§ Work instructions: Render the items from their first line to the line with "Chinese languages.", both ends included, as a Markdown table with the columns Index and Text. Number each line under Index, put the line under Text, and leave out blank lines.

____________

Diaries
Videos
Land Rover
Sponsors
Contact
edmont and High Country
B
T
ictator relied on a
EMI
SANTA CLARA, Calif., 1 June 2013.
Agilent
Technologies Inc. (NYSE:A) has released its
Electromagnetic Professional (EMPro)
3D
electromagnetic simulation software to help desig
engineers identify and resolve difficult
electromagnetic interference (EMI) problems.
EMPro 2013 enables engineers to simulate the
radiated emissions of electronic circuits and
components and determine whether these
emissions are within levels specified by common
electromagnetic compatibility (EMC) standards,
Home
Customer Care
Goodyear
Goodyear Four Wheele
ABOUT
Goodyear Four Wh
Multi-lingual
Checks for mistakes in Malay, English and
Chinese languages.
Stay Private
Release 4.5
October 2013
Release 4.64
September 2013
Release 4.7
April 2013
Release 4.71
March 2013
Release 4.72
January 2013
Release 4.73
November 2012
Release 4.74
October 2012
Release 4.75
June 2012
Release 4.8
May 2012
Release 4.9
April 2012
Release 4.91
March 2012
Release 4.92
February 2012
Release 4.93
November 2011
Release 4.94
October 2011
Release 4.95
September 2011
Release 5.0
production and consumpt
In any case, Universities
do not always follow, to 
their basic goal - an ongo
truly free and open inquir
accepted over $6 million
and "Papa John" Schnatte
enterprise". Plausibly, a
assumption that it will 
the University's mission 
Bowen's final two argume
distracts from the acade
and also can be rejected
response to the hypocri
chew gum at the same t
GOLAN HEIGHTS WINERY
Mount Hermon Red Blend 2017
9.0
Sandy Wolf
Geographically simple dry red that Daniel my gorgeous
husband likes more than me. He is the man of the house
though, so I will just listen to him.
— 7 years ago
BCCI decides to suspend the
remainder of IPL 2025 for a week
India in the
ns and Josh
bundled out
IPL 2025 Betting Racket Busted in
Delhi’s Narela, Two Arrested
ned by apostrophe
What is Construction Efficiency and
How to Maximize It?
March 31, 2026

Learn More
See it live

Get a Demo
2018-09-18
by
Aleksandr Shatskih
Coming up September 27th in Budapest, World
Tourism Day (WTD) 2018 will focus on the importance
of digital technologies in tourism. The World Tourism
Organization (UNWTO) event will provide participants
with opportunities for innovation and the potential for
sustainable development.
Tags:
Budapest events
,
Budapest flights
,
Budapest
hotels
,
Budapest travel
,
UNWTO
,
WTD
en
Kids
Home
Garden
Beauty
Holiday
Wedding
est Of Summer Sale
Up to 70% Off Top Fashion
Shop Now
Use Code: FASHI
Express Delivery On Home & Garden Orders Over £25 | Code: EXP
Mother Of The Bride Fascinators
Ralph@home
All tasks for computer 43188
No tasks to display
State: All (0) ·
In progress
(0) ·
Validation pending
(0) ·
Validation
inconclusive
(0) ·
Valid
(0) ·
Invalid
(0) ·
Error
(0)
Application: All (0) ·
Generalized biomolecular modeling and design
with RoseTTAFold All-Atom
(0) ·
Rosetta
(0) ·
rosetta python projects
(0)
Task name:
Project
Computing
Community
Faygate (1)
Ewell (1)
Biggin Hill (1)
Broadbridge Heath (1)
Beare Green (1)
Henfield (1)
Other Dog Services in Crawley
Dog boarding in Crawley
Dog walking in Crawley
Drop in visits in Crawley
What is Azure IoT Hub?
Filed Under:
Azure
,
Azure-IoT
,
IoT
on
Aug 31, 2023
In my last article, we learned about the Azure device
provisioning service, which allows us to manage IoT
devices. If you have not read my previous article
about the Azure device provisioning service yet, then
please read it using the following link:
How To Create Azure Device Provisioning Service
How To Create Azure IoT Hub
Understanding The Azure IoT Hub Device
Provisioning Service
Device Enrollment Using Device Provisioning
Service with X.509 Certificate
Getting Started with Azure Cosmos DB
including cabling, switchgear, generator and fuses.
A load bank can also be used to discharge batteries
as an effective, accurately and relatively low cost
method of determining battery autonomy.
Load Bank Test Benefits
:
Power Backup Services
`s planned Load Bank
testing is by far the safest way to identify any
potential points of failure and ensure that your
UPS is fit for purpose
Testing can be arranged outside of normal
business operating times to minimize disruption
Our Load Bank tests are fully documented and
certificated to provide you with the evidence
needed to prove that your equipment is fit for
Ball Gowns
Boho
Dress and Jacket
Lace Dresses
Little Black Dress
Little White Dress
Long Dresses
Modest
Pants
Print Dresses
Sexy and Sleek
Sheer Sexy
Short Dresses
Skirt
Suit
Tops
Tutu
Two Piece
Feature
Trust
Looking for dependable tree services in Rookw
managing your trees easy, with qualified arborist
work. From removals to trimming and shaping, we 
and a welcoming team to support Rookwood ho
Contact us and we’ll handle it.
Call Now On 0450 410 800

____________

§ Answer box:
| Index | Text |
|---|---|
| 1 | Diaries |
| 2 | Videos |
| 3 | Land Rover |
| 4 | Sponsors |
| 5 | Contact |
| 6 | edmont and High Country |
| 7 | B |
| 8 | T |
| 9 | ictator relied on a |
| 10 | EMI |
| 11 | SANTA CLARA, Calif., 1 June 2013. |
| 12 | Agilent |
| 13 | Technologies Inc. (NYSE:A) has released its |
| 14 | Electromagnetic Professional (EMPro) |
| 15 | 3D |
| 16 | electromagnetic simulation software to help desig |
| 17 | engineers identify and resolve difficult |
| 18 | electromagnetic interference (EMI) problems. |
| 19 | EMPro 2013 enables engineers to simulate the |
| 20 | radiated emissions of electronic circuits and |
| 21 | components and determine whether these |
| 22 | emissions are within levels specified by common |
| 23 | electromagnetic compatibility (EMC) standards, |
| 24 | Home |
| 25 | Customer Care |
| 26 | Goodyear |
| 27 | Goodyear Four Wheele |
| 28 | ABOUT |
| 29 | Goodyear Four Wh |
| 30 | Multi-lingual |
| 31 | Checks for mistakes in Malay, English and |
| 32 | Chinese languages. |